Always save the best for last.
That’s not particularly my motto, but in this instance — covering big-name fashion photographers visiting the Izzy Gallery in Yorkville — it’s applicable.
I’ve spoken with Terry O’Neill and Ellen von Unwerth at their Yorkville installations, and have kept my eye on other talent to have had their work on display here, courtesy Forest Hill brothers Izzy and Damir Sulejmani. But the real treat for me was a recent chat with Marco Glaviano, a dynamic photographer who has played a massive role in the fashion industry, including launching the careers of many a supermodel.
He was in Toronto for the launch of his June 4–27 exhibition, The Supermodels. With him were Canadian supermodel Yamin Warsame, who emceed the event, and up-and-coming model Shennai Saunders.
During his career, Glaviano has shot the likes of Stephanie Seymour, Cindy Crawford, Angie Everhart and Paulina Porizkova.
Seated in a black leather chair, with a huge nude portrait of Everhart behind us, I ask him of his accomplishments, including being the first photographer — in 1982 — to publish digital photographs.
Working for photo giants Fuji and Kodak at the time the technology became available, he said he was “starting to push for it right away,” and ended up being fired by Kodak when he insisted “film was finished.”
“I told them film was finished and they had a heart attack,” he says, with a laugh.
We muse about supermodel Seymour’s fire, and he admits he first started shooting her when she was 15. He murmurs candidly about her undying beauty now, and then I ask him about a particular photo of Everhart that sticks in my mind.
It’s 1996, and Glaviano is in South Africa shooting for Sports Illustrated. The photo in question is Everhart reclining on an elephant’s trunk. I ask of the statue, and Glaviano chuckles.
Shawu, as the elephant was known, was in the lobby of the hotel where they were staying: The Palace of the Lost City in Sun City.
“It was beautiful,” he recalls. “They told me it was the most famous elephant in Africa — the biggest bull, so when he died they made a bronze cast of him.”
Aside from the models and fashion photography, Glaviano’s passion is music. Specifically, jazz.

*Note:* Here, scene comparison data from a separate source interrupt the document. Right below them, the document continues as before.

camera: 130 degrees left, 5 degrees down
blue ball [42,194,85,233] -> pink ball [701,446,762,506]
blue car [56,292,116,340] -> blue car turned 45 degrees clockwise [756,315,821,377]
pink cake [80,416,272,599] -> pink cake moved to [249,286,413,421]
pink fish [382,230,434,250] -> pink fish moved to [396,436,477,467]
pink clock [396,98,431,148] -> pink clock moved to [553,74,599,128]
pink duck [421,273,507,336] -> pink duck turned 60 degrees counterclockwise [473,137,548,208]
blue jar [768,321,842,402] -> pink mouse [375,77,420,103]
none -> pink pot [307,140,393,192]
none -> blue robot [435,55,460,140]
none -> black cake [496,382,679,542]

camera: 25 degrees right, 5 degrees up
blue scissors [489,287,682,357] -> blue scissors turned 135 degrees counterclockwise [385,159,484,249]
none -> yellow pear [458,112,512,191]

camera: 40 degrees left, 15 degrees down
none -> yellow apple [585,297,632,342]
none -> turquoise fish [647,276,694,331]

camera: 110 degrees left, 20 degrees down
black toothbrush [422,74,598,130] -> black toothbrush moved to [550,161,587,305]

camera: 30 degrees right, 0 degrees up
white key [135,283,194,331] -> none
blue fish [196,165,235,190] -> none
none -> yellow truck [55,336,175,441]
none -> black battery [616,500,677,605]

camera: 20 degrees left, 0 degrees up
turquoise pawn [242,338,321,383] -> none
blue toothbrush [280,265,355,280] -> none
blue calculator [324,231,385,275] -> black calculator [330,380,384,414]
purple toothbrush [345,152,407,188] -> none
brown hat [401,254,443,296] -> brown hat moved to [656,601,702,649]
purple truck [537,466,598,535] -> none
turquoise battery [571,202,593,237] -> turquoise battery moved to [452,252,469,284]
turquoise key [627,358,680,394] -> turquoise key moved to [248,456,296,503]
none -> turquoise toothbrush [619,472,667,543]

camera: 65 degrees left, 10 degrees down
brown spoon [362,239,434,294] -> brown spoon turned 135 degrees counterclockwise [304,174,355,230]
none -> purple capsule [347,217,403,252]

He lights up like a flash when I mention his portraits of musicians such as B.B. King, trumpeter Dizzy Gillespie and Sonny Rollins.
“Those are my favourite,” he tells me. “I prefer that to anything that I’ve done.”
A jazz musician himself, he counted those musicians as friends, and would take their pictures when they visited him in his studio.
Glaviano’s ties to the Toronto jazz community run deep. He was acquainted with the late Jim Galloway, a festival organizer both here and in Montreal. In addition, when he was 7 his uncle gave him his first jazz LP: one by Oscar Peterson.
“I fell in love,” he says.
He also shares that fondness for our city, which he says reminds him of “Switzerland, with a little bit of America: a mix.”
“It’s so clean,” he says, a smile curling from under his salt and pepper moustache. “It looks like an American city, but it’s not chaos.”